TASK REQUIREMENTS: Locate every line in the material below that contains the string "radar", and copy each of those lines. Case counts, so match capital and lowercase letters exactly.

DATA SHOWN:
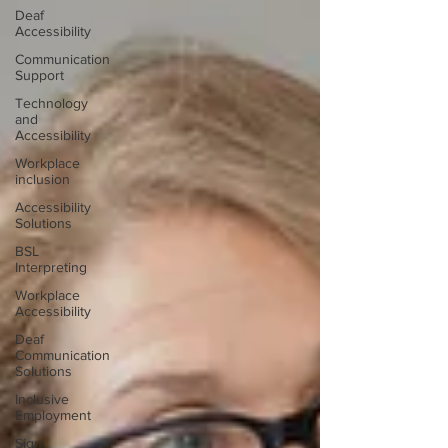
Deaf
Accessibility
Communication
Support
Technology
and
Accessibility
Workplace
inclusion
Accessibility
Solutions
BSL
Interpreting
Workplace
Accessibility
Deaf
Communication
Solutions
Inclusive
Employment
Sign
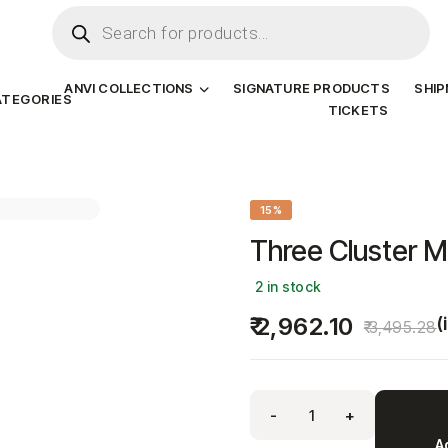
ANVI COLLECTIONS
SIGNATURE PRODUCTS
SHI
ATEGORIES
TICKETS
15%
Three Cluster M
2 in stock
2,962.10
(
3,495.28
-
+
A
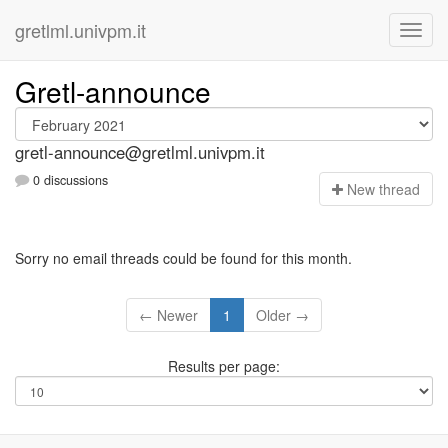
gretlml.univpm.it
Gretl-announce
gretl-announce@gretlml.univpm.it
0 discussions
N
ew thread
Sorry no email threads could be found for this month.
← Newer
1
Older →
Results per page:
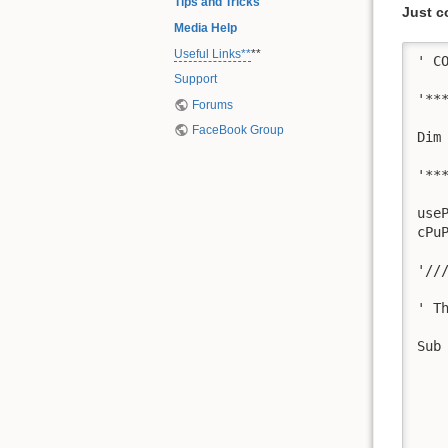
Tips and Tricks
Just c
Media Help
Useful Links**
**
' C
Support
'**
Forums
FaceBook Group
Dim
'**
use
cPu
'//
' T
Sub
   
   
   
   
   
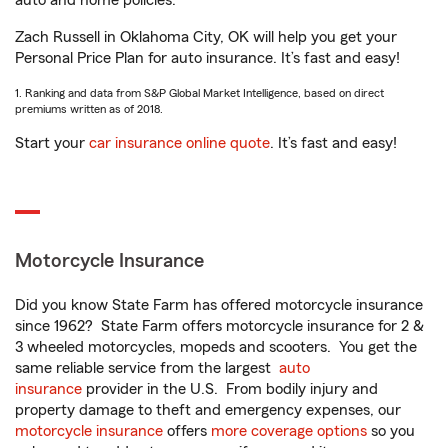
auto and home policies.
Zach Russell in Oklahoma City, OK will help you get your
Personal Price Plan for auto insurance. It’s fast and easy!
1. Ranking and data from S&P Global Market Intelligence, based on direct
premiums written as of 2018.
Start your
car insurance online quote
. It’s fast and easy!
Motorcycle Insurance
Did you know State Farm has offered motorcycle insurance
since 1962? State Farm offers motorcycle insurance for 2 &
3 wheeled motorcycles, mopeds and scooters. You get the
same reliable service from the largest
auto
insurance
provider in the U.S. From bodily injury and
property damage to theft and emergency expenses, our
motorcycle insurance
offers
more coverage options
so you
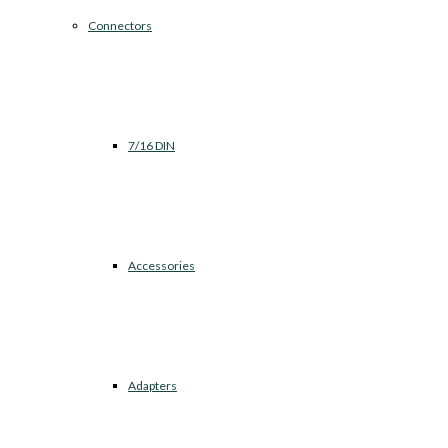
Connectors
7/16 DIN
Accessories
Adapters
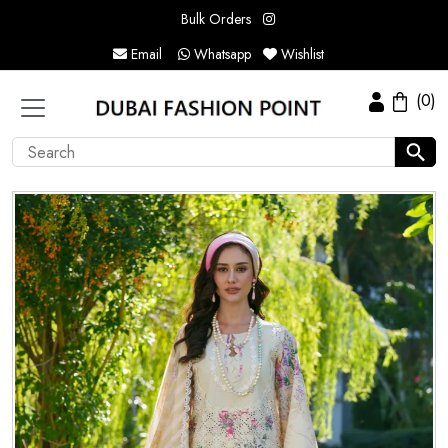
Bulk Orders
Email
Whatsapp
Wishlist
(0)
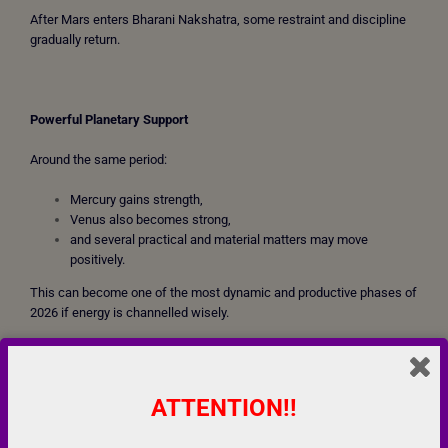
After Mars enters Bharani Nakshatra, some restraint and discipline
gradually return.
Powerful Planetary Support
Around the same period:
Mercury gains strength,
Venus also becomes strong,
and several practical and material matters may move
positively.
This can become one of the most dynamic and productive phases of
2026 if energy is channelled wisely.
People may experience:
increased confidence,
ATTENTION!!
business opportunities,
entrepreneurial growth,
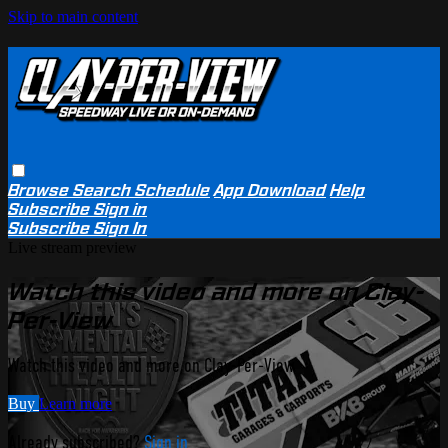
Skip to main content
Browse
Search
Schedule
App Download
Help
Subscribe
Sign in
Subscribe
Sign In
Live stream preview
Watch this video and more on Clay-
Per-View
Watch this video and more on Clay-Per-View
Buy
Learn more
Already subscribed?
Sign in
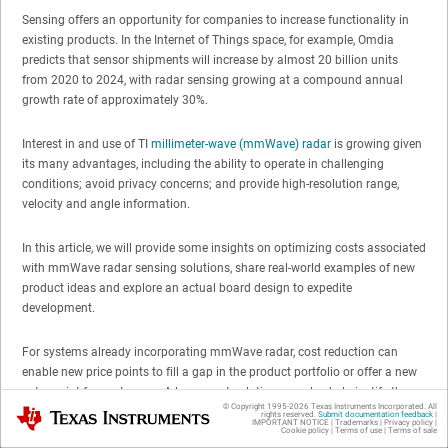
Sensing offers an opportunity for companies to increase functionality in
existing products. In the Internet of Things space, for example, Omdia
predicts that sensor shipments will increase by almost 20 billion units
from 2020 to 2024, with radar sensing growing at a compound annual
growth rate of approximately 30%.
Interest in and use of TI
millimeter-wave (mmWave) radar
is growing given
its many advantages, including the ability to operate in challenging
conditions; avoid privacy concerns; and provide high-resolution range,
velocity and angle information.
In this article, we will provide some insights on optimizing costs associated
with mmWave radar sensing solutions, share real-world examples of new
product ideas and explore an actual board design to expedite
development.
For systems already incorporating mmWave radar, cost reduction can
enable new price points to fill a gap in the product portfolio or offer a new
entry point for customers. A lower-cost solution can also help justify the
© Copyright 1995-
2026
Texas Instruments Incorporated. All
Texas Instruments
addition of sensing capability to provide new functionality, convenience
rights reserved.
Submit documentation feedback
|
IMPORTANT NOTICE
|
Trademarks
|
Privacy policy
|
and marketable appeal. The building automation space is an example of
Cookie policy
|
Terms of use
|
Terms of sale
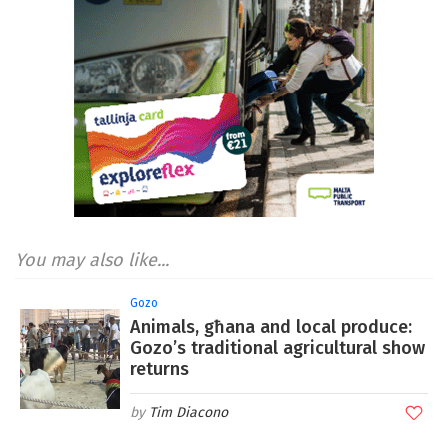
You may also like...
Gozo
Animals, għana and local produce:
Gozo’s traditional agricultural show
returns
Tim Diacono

OUTPUT OF THE EXERCISE:
from 2020 to 2024, with radar sensing growing at a compound annual
millimeter-wave (mmWave) radar
with mmWave radar sensing solutions, share real-world examples of new
For systems already incorporating mmWave radar, cost reduction can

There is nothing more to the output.